Собрав все свое мужество, я решился наконец в четверг утром переступить порог ее дома. И, поскольку я никогда не навещал ее один, вполне понятно, что моя теща сразу же пришла в боевую готовность и втайне наслаждалась, ловко отражая все мои попытки повернуть беседу в нужном мне направлении. Прошел час, мы все еще болтали о пустяках, у меня во рту уже пересохло, а моя теща трещала без умолку. Наконец она сжалилась надо мной и вопреки всем ожиданиям протянула мне руку помощи.

— Хватит с нас холодной закуски, перейдем к жаркому. У вас кость застряла в горле, друг мой. Я же вижу. Откашляйтесь и выкладывайте, что у вас там случилось.

Я откашлялся, Мамуля в ответ хихикнула и предложила мне мятную конфету. Но слово было сказано.

— Вы не раз советовали мне жениться.

— Я? — спросила мадам Омбур невинным голосом.

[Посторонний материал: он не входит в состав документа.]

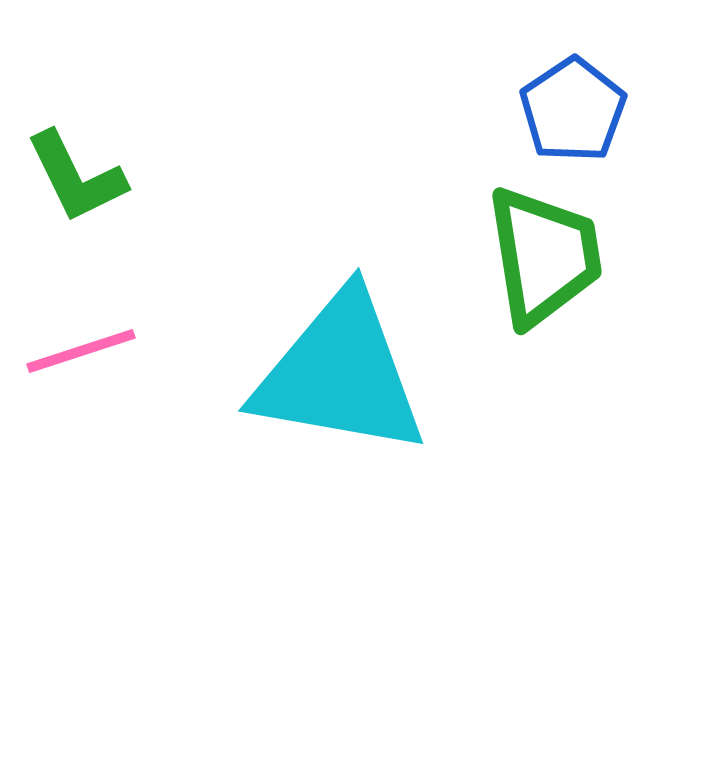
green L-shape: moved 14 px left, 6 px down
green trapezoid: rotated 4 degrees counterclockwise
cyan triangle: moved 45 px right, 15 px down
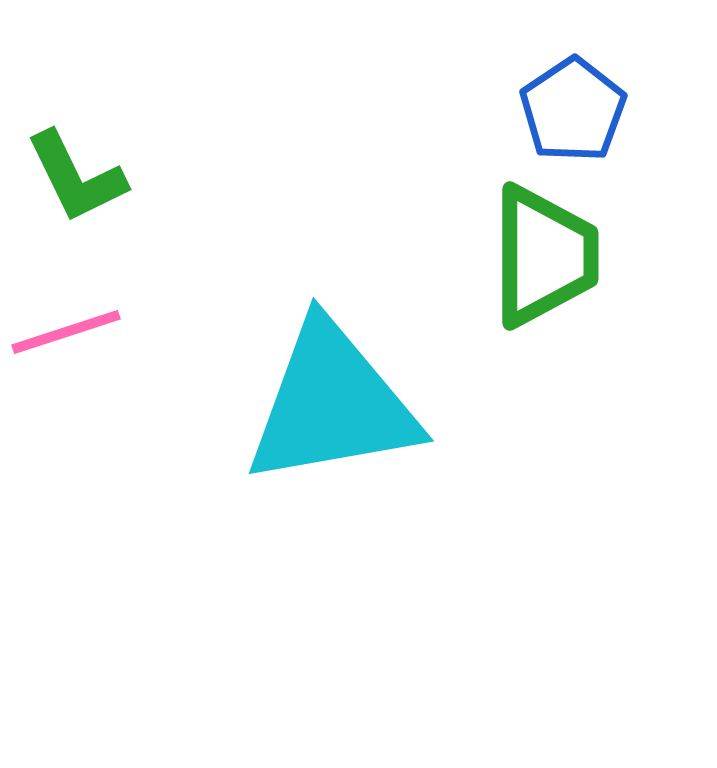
green trapezoid: rotated 9 degrees clockwise
pink line: moved 15 px left, 19 px up
cyan triangle: moved 8 px left, 30 px down; rotated 20 degrees counterclockwise
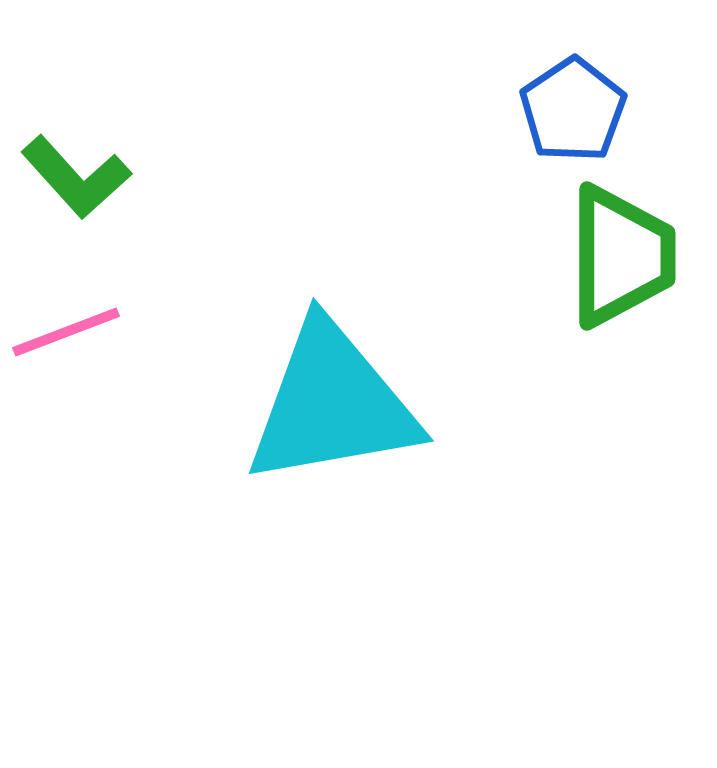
green L-shape: rotated 16 degrees counterclockwise
green trapezoid: moved 77 px right
pink line: rotated 3 degrees counterclockwise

Приоткрыв рот, она обдумывала подходящий ответ.

Но, видимо, испугавшись, что я могу сказать что-то непоправимое, она изменила золотому правилу: семь раз отмерь, один раз отрежь. Она живо прикинулась чистосердечной.

— Я действительно вас очень люблю и охотно выдала бы за вас свою Лорочку. — Помолчав какую-то долю секунды, она продолжала: — Вероятно, вы пришли мне сказать, что это невозможно, а потому вы не можете больше пользоваться ее услугами.

Я кивнул головой. Она тоже понимающе кивнула головой, сама доброта, само участие. Но не тут-то было, она продолжала вкрадчиво:

— Нет, нет, пусть она по-прежнему остается у вас. Пусть вас не мучают ложные угрызения совести. Она все поняла. У нее есть Мишель, Луиза, Бруно, это не так уж мало. Может быть, она в свое время могла бы выбрать и лучшую участь, но сейчас, во всяком случае, такая жизнь ее устраивает, и любовь детей у нее не отнять. Я знаю вас, Даниэль, вы хороший отец. Мне известно, что вы одно время подумывали жениться на своей сослуживице, этой калеке, мадемуазель Жермен, которую когда-то отвергла ваша мать. Мне известно также, почему вы отказались от этой мысли: нельзя лишать детей матери, пусть даже приемной.

Эти слова пригвоздили меня к месту. Мне оставалось только поздравить ее с таким ловким ходом. Но на всякий случай Мамуля перевела разговор на другую тему.

— Не ломайте себе голову, есть куда более серьезные вопросы. Раз уж вы здесь, поговорим о Луизе. Мне не по душе, что ее каждый день провожают домой сопливые обожатели. Может быть, я напрасно тревожусь, но иногда такие ласковые лисоньки вырастают в опасных обольстительниц. С ними никогда не угадаешь. Вчера она еще сама играла в куклы, а завтра, смотришь, принесет вам живую куклу.

Я ушел от нее совершенно обескураженный и тут же принял единственно возможное для себя решение: отправиться в Вильмомбль и признаться Мари, которая уже три дня напрасно ждала моего прихода, в своем полном бессилии что-либо сделать. Она не стала меня упрекать за долгое отсутствие, но и не пощадила меня.

— Бдительная Мамуля, молчаливая Лора, полный гордыни Мишель, слишком хорошенькая Луиза и всегда недоверчивый Бруно, — воскликнула она, — держатся заодно. Они, как листья капусты, тесно прижались друг к другу. Ты оберегаешь этот кочан капусты, а я та страшная коза, которая может его съесть, и меня ты оберегаешь куда меньше. Меня просто с ума сводит мысль, что ты до такой степени раб своей семьи. Я тоже люблю своих родных, но я не стала бы из-за них портить себе жизнь.